Henry Toulouse, naked of course, grabbed a pie and shouted, “The world is a gingerbread house!” As everyone grabbed their chins in thought, Henry Tuloose began to throw pies.
The first one hit Sitwell, who couldn’t shout “harrumpf” through the whipped cream.
Farkspire and Montague ran laughing to the carts and joined Toulouse in his game. Eventually, everyone stripped off their clothes and seized pies, and there was much merriment and many eye infections to be had by all. Drakemore had never laughed so hard in his entire life.
“Wonderful! Simply wonderful!”
When they had depleted the pies, the naked, creamy band elected Toulouse as their king and ran into the nearby forest, where they sang songs, danced, and eventually developed severe cases of Hypothermia and malnutrition:
           
            We had a castle, a perfect paradise.
                            We had a castle with literary works quite nice.
                           We had a castle, and filled it with the learned.
               We had a castle, but then it all burned!
The End



[1] A Poem by John Wilmot, Earl of Rochester. The work denounces Mankind for idealizing Reason.
[2] From John Donne’s To His Mistress Going to Bed.
[3] A Poem by Andrew Marvell. The work prizes the natural order of Nature over the synthetic substitutions within gardens.

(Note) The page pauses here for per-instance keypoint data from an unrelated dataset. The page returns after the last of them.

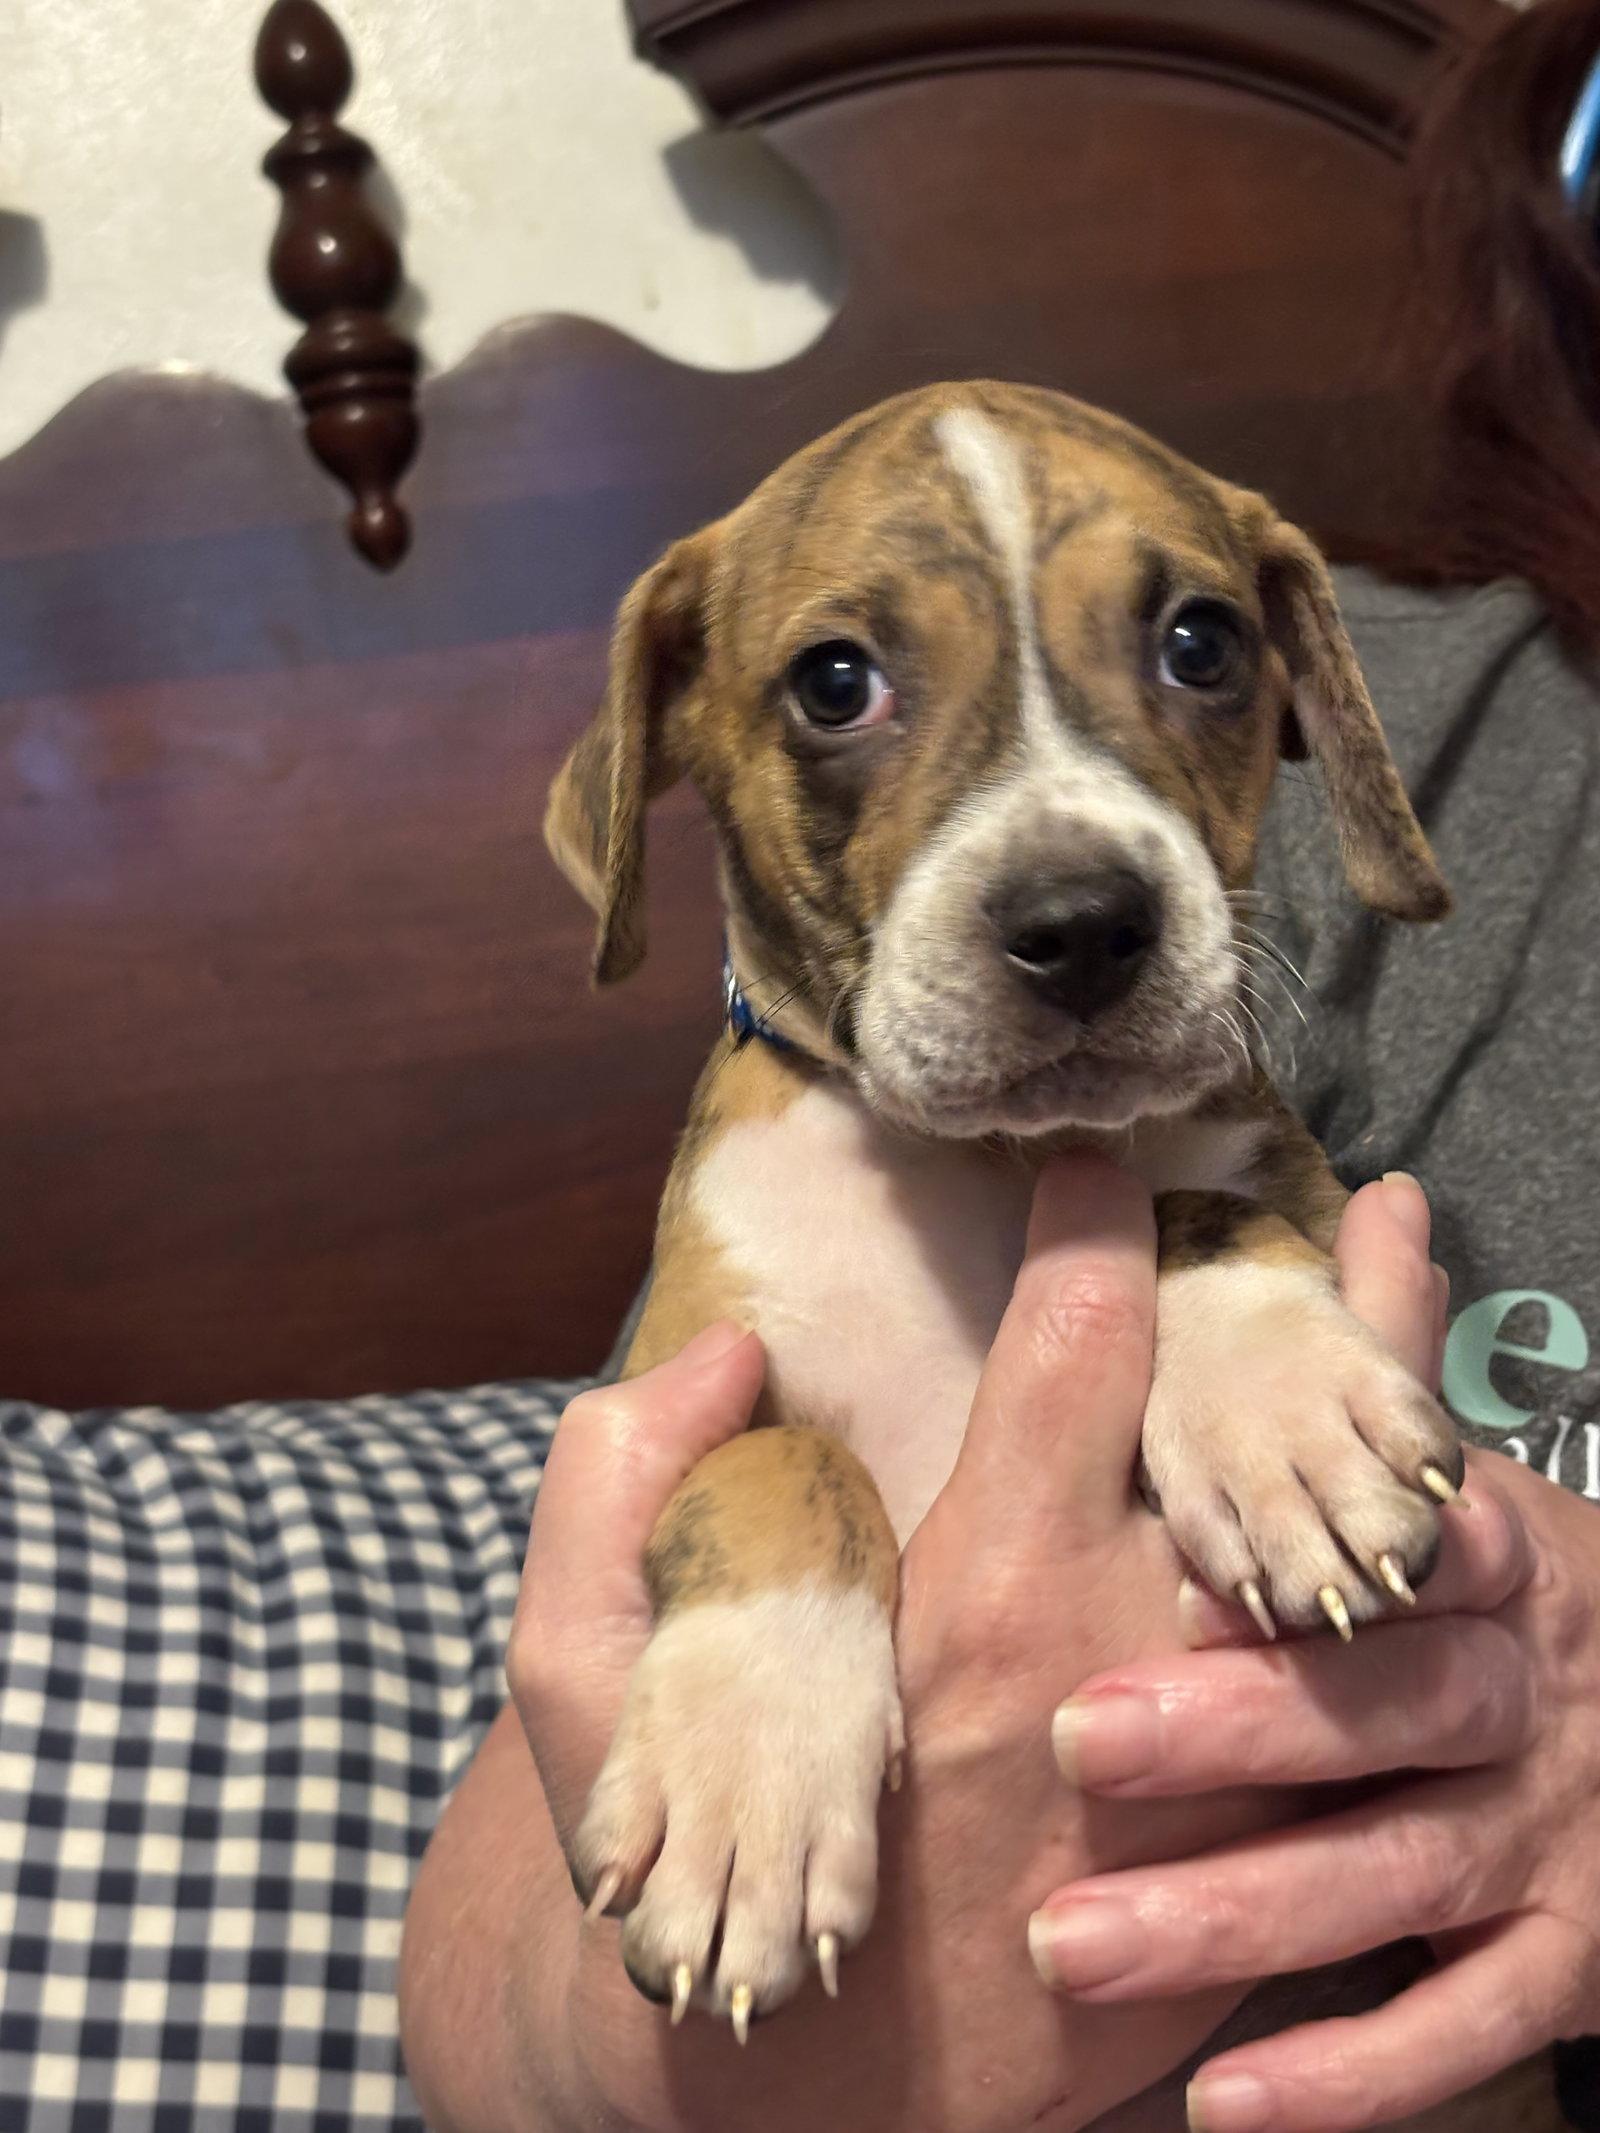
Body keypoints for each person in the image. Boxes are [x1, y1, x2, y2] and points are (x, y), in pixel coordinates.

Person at [399, 3, 1600, 2126]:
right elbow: (563, 1771)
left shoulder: (1255, 1112)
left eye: (1188, 648)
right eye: (844, 681)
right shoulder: (778, 1165)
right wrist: (669, 2046)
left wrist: (1236, 1277)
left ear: (1299, 685)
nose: (1064, 862)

Reviews from the Experts for “A Farkspire Against Castles”


            “We vomited simultaneously.” – The entire staff of The New York Times.

            “After reading it good and we liked it.” – The Alligator.

            “Finally, an author that we can understand!” – Sunshine Hills Mental Hospital.

            “We do not write book reviews.” – Auto Trader Weekly

            “The language is too grandiose and complex for the reader.” – Monica [1]

“What was I thinking?” – L.T.P. s.o. T.L.P.

            “These fake reviews really sealed the deal for us.” – Tea Literary Magazine



[1] Monica is a pragmatic and highly intelligent woman from Halvor’s Spring 2010 CRW2100 Intermediate Fiction Workshop.